Limitations on Government Expenditure
The limits faced by the government when using this method of financing its expenditure will be twofold. First, it will not be possible to get a purchase refinanced if the government is unable to honour its commitments. Second, the flexibility of budgetary allocations will be reduced. The budget allocated for purchasing goods on mark-up, for example, cannot be utilised for hiring people. Both these factors will require a degree of discipline on the part of the government vis-a-vis its expenditure, which in any case will be a welcome development given the ever-increasing government expenditure encouraged by the easy availability of interest-based financing.
Since the theory and practice of Islamic modes of financing are both clear and well-established, it is only a matter of establishing a committee comprising of officials from the economic and finance ministries, public sector financial institutions and experts in system development to develop a system, using the established Islamic modes of financing, that would meet the needs of each government.
Interim Solution
A change to the system described above and the subsequent adjustments to government expenditure procedures and policies need not take much time and effort. There will, however, be a need for some interim measures. The suggestion of indexation of government loans with the rate of inflation or paying some extra amount (without guaranteeing anything in advance) is an acceptable solution as far as government needs are concerned. Whilst, so far, Sharia scholars have rejected this concept as a tool for general application, the case for a special application to achieve a specific purpose is yet to be made.
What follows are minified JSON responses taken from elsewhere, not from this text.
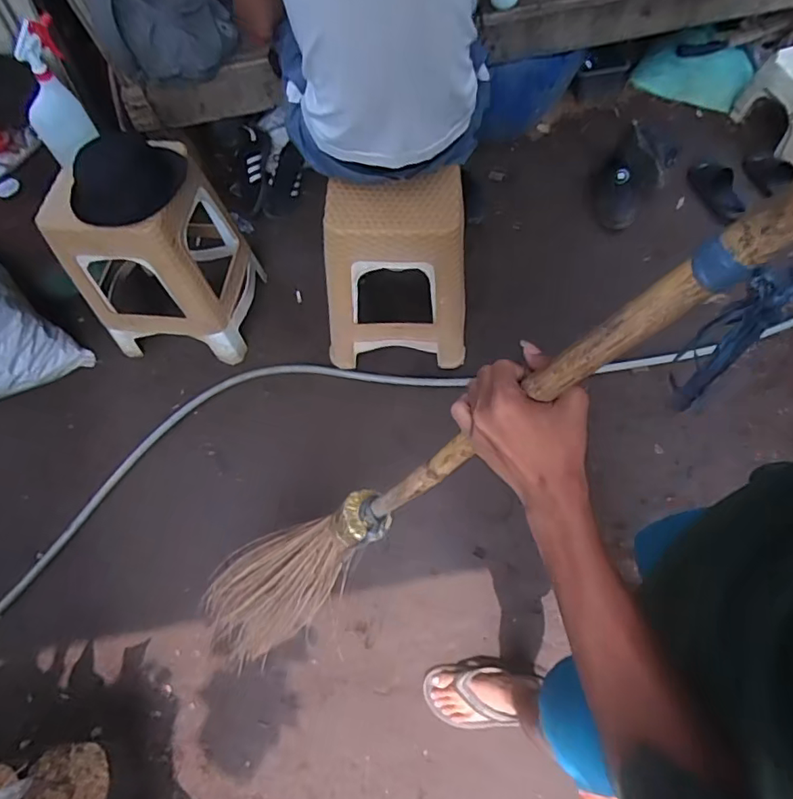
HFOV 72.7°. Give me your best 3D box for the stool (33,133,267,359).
[{"bbox_3d":[-0.590,-0.365,1.384,0.336,0.532,0.333,5,65,6],"label":"stool"}]

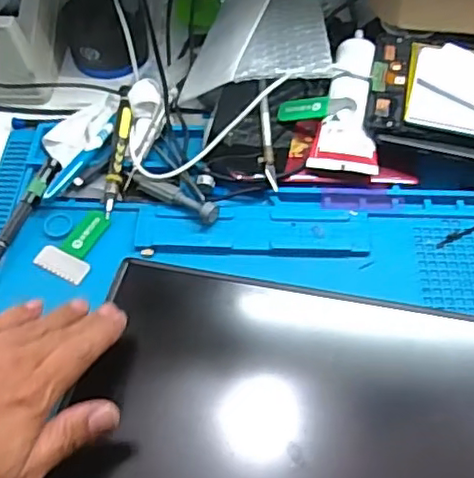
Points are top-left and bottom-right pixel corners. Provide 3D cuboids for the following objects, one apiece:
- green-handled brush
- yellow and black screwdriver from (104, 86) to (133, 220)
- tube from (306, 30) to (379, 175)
[{"bbox_3d":[-0.130,0.002,0.501,0.044,0.004,0.062,22,59,16],"label":"green-handled brush"},{"bbox_3d":[-0.104,-0.078,0.537,0.017,0.014,0.125,3,69,3],"label":"yellow and black screwdriver"},{"bbox_3d":[0.107,-0.126,0.557,0.056,0.041,0.167,11,56,9],"label":"tube"}]

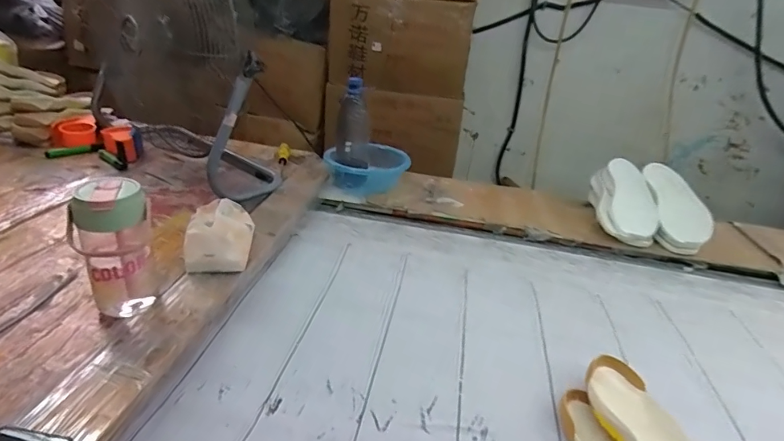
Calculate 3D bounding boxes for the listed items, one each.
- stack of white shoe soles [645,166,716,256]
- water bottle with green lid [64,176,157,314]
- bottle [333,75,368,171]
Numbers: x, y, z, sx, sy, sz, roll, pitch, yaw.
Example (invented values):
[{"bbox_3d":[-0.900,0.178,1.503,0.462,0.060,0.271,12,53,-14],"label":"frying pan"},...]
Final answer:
[{"bbox_3d":[0.702,-0.041,1.104,0.119,0.034,0.300,11,46,9],"label":"stack of white shoe soles"},{"bbox_3d":[-0.382,0.044,0.617,0.090,0.192,0.077,-14,34,-35],"label":"water bottle with green lid"},{"bbox_3d":[-0.095,-0.235,1.098,0.071,0.201,0.078,-18,35,-39],"label":"bottle"}]

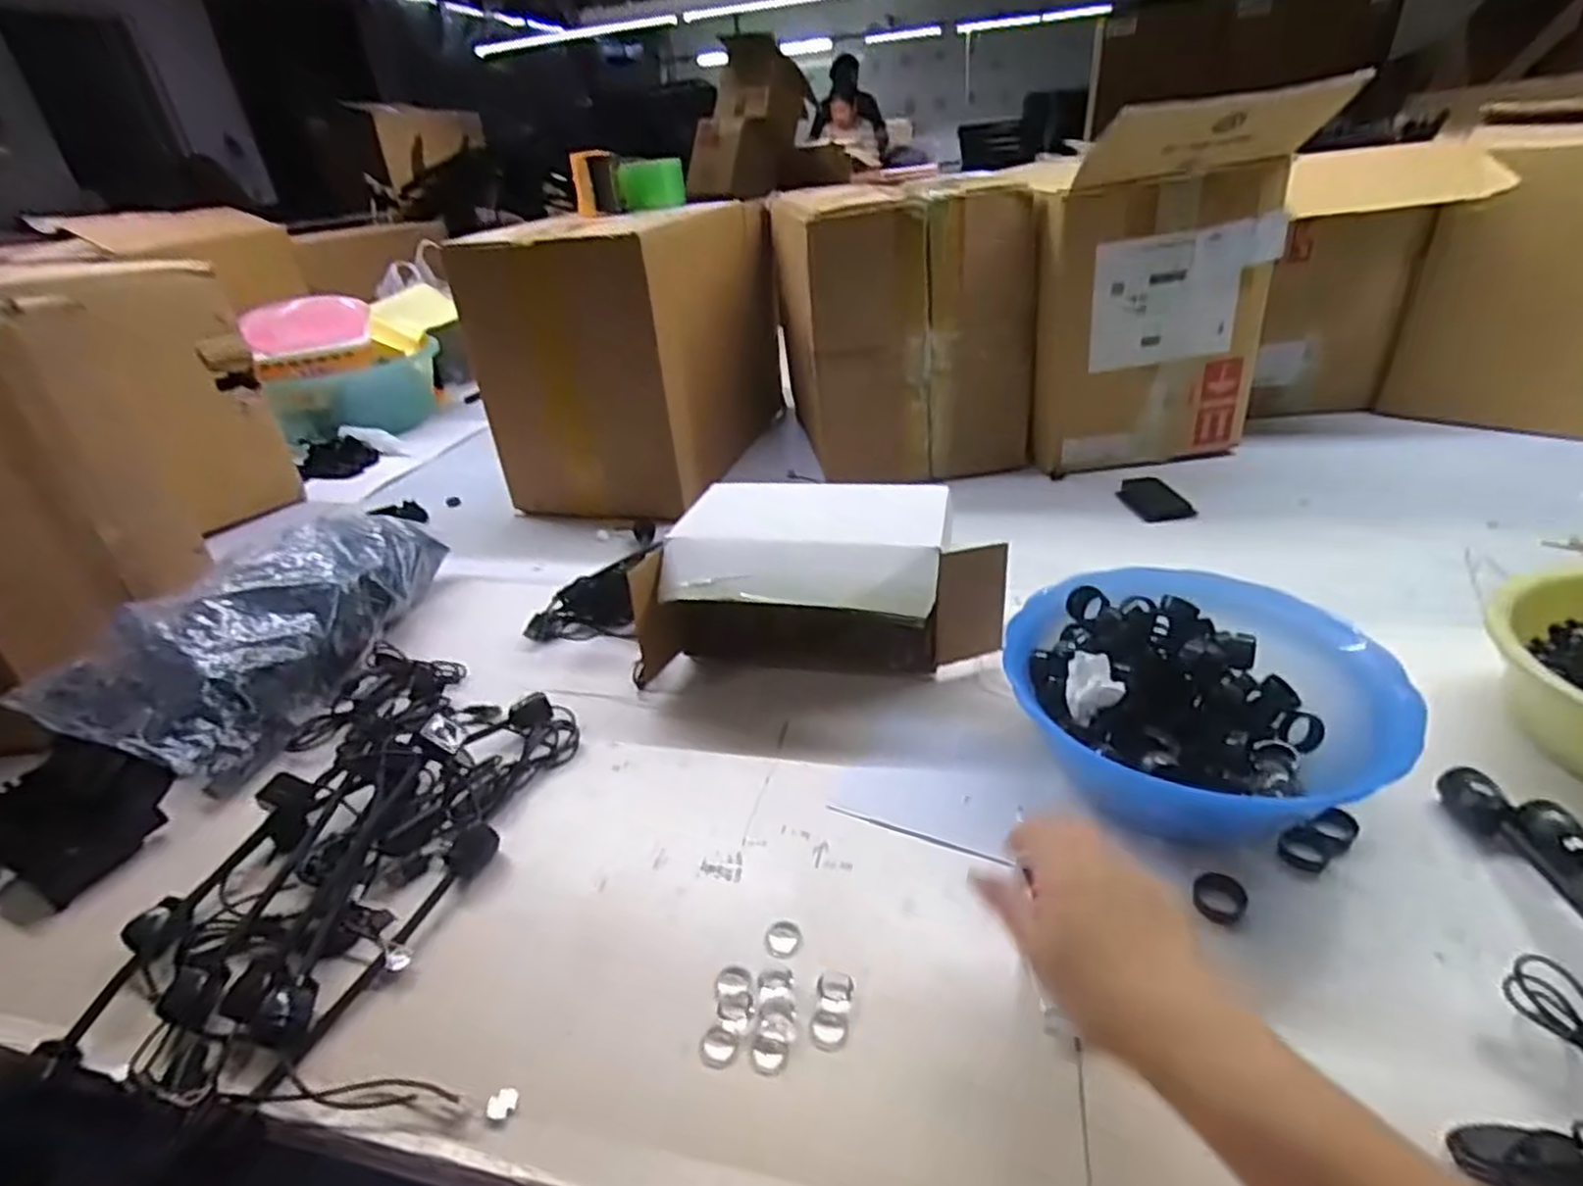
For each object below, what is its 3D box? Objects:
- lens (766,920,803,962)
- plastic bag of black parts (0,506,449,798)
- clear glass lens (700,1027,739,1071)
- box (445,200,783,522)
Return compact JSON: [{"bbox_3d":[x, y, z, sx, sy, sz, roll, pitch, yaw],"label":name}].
[{"bbox_3d":[-0.005,0.215,0.467,0.022,0.004,0.023,7,34,21],"label":"lens"},{"bbox_3d":[-0.520,0.032,0.755,0.198,0.103,0.356,3,32,14],"label":"plastic bag of black parts"},{"bbox_3d":[-0.040,0.251,0.415,0.021,0.005,0.019,14,37,29],"label":"clear glass lens"},{"bbox_3d":[-0.212,-0.365,1.117,0.275,0.344,0.457,5,33,17],"label":"box"}]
Principles to be Considered
There are two principles of Fiqh which would allow the Sharia to consider an application permissible. One is the principle of necessity (Dharura) and the other is the principle of public interest (Masala al Mursala). The case should only be for the indexation of government loans and only until the new system is properly developed. The case should also focus on the needs of the economy. By applying this principle during the interim period, the danger of an economic crisis will be averted.
Furthermore, the objectives of the Sharia include the protection of Maal. Since inflation reduces the value of financial resources, safeguarding them against inflation is, therefore, an objective acceptable to the Sharia. When financing on the basis of mark-up, leasing (ljara), profit-sharing or equity participation, the issue of protection against expected inflation is taken care of by negotiating the rate of mark-up, rent or profit-sharing. It is worth remembering that the shorter the period of the transaction, the greater the chances for acceptance by the Sharia. The salient points may be summarised as follows:
a) Although the issue of protection of Maal does not arise when the financing is on an Islamic basis, it is relevant when:
i. It is government expenditure that is to be financed,
ii. Islamic ways of financing government expenditure are not available as the system is still being developed, and
iii. the financing required by the government is essential and without it the economy is in danger of collapsing.
b. The issue of indexation (which is otherwise not permissible) deserves consideration because:
i. Its use is confined to government financing only,
ii. Its use is only for a limited period until the system of government financing on an Islamic basis becomes available,
iii. Serious efforts are being made by the government to develop an Islamic system for government financing and there is a definite time schedule for the completion of this task,
iv. As soon as the Islamic system of government financing is developed, the use of indexation as a tool for government financing will be immediately discontinued. It is likely that a joint committee comprising of Sharia scholars and government economists and policy makers appointed to consider these cases will come up with a workable solution acceptable to both the government and the Sharia.